Sec.  1468.26  [Amended]

0
9. Amend Sec.  1468.26 in paragraph (b)(1) by removing the words ``up 
to'' and adding ``a minimum of'' in their place and adding ``and not to 
exceed 7 fiscal years'' after the words ``5 fiscal years''.


0
10. Amend Sec.  1468.27 as follows:
0
a. In paragraph (c)(1), add the words ``the purchase of the land'' 
after the word ``completed'';
0
b. In paragraphs (c)(3)(ii) and (c)(4), add the words ``of the land'' 
after the word ``value'';
0
b. Redesignate paragraphs (e)(4)(iii) and (iv) as paragraphs (e)(4)(iv) 
and (v);
0
c. Add a new paragraph (e)(4)(iii).
    The addition reads as follows:


Sec.  1468.27  Buy-Protect-Sell transactions.

* * * * *
    (e) * * *
    (4) * * *
    (iii) The Federal share for the agricultural land easement will be 
provided on a reimbursable basis only, after the agricultural land 
easement has closed and the required documents have been provided to 
and reviewed by NRCS.
* * * * *

0
11. Amend Sec.  1468.28 as follows:
0
a. Revise paragraph (c); and
0
b.
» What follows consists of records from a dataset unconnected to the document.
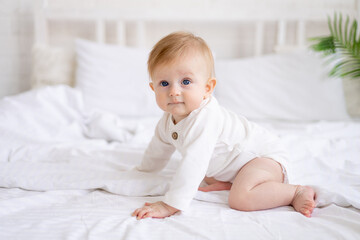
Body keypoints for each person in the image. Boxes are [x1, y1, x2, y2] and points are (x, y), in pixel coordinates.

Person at [132, 31, 316, 220]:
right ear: (153, 88)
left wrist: (170, 204)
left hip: (263, 158)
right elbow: (158, 150)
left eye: (185, 82)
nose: (173, 91)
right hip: (235, 164)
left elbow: (194, 161)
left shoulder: (206, 118)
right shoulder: (167, 121)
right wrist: (143, 172)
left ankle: (295, 192)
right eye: (164, 83)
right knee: (206, 174)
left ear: (207, 88)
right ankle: (233, 181)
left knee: (240, 199)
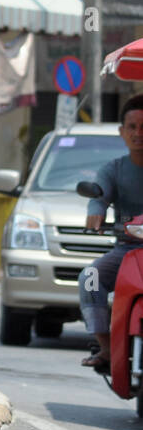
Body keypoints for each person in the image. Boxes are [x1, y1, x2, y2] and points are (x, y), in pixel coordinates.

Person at [79, 93, 143, 370]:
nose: (139, 133)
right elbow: (99, 193)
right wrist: (96, 208)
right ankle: (105, 347)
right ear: (122, 132)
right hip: (127, 252)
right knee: (89, 278)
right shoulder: (113, 169)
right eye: (132, 127)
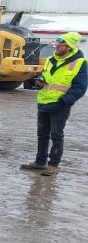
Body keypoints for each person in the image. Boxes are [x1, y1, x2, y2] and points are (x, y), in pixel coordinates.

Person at [20, 32, 86, 176]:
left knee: (56, 135)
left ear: (69, 47)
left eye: (60, 45)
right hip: (43, 102)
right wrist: (38, 81)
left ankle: (53, 165)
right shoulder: (50, 60)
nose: (57, 47)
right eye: (56, 44)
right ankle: (40, 162)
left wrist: (64, 101)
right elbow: (45, 77)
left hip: (60, 105)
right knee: (42, 134)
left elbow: (79, 88)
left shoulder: (80, 63)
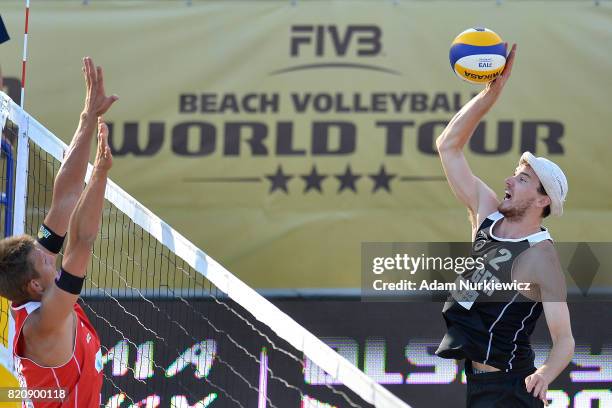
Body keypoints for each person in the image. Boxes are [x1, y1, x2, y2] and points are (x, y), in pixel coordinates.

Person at [434, 44, 574, 407]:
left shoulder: (541, 258)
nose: (510, 182)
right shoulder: (487, 215)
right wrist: (489, 94)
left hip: (510, 389)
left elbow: (565, 340)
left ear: (544, 201)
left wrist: (544, 374)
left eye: (524, 179)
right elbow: (448, 147)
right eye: (515, 175)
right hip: (476, 383)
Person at [0, 57, 117, 407]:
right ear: (35, 285)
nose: (51, 256)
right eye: (46, 261)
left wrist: (88, 117)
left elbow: (64, 198)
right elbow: (82, 242)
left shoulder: (37, 289)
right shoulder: (46, 320)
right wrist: (99, 177)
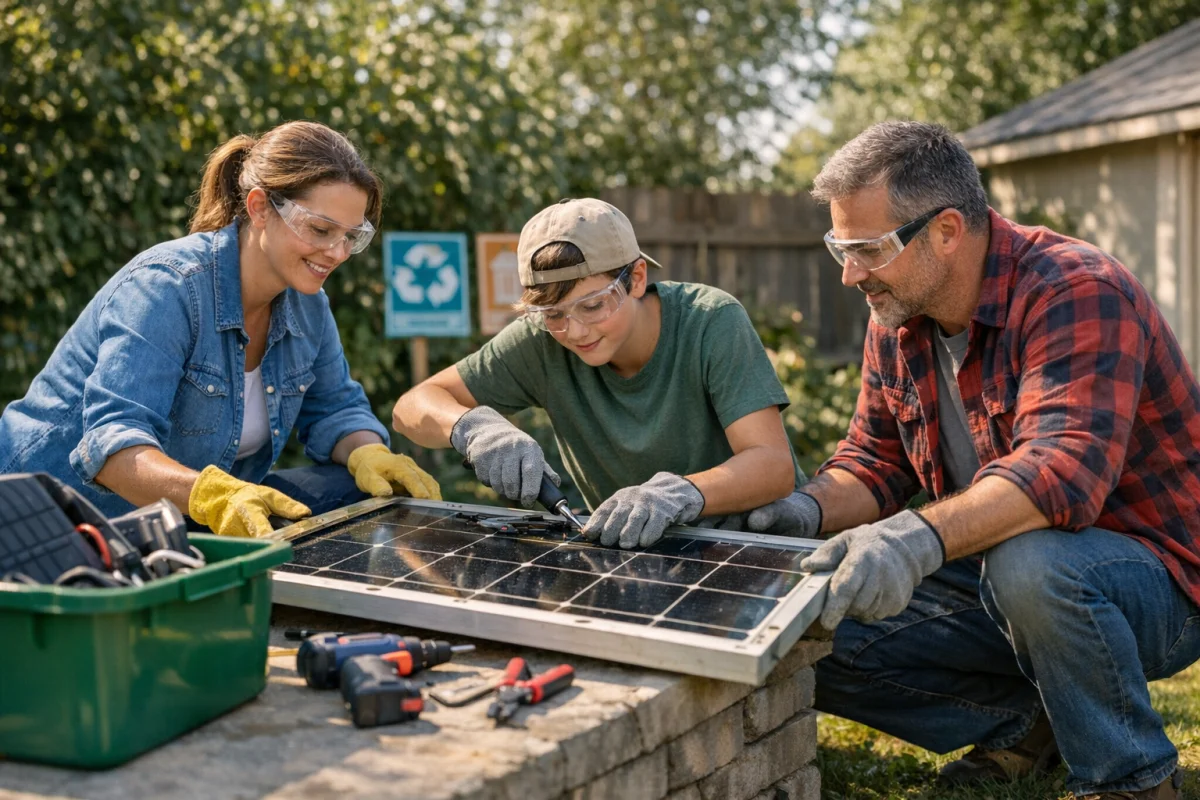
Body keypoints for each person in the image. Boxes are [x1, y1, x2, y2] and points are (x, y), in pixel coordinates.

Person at [780, 121, 1200, 800]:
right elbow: (875, 462)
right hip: (1000, 580)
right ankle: (1032, 722)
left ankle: (1132, 780)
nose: (850, 273)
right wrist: (796, 511)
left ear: (946, 231)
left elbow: (1062, 473)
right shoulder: (896, 313)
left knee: (1031, 564)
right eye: (840, 247)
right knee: (801, 625)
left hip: (1159, 583)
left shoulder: (1076, 290)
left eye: (868, 249)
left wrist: (916, 538)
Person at [0, 121, 440, 537]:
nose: (337, 252)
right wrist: (212, 495)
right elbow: (111, 453)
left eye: (351, 236)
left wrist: (368, 452)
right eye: (321, 229)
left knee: (359, 492)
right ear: (261, 208)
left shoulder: (309, 305)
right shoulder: (168, 287)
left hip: (176, 518)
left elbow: (335, 410)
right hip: (50, 521)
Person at [391, 197, 803, 549]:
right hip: (634, 561)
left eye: (592, 306)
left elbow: (772, 465)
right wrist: (474, 428)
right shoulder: (542, 341)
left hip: (750, 551)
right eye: (553, 314)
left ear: (636, 278)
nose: (575, 331)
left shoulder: (711, 321)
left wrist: (682, 494)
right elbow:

In paragraph (f), add the words ``in whole or in in part,'' 
immediately after the word ``terminated''.
    The revision reads as follows:


Sec.  1468.28  Violations and remedies.

* * * * *
    (c) Notwithstanding paragraph (a) of this section, NRCS reserves 
the right to enter upon and inspect the easement area if the annual 
monitoring report provided by the agricultural land easement holder 
documenting compliance with the agricultural land easement is 
insufficient or is not provided annually, the United States has a 
reasonable and articulable belief that the terms and conditions of the 
easement have been violated, or to remedy deficiencies or easement 
violations as it relates to the conservation plan in accordance with 7 
CFR part 12. Prior to its inspection, NRCS will notify the agricultural 
land easement holder and the landowner and provide a reasonable 
opportunity for the agricultural land easement holder and the landowner 
to participate in the inspection.
* * * * *

Subpart C--Wetland Reserve Easements


Sec.  1468.32  [Amended]

0
12. Amend Sec.  1468.32 in paragraph (c)(2) by adding the words ``or 
land under a CRP contract that is in transition to a covered farmer or 
rancher pursuant to 16 U.S.C. 3835(f), and such land'' immediately 
after the word ``application''.

Terry Cosby,
Acting Chief, Natural Resources Conservation Service.
Robert Stephenson,
Executive Vice President, Commodity Credit Corporation.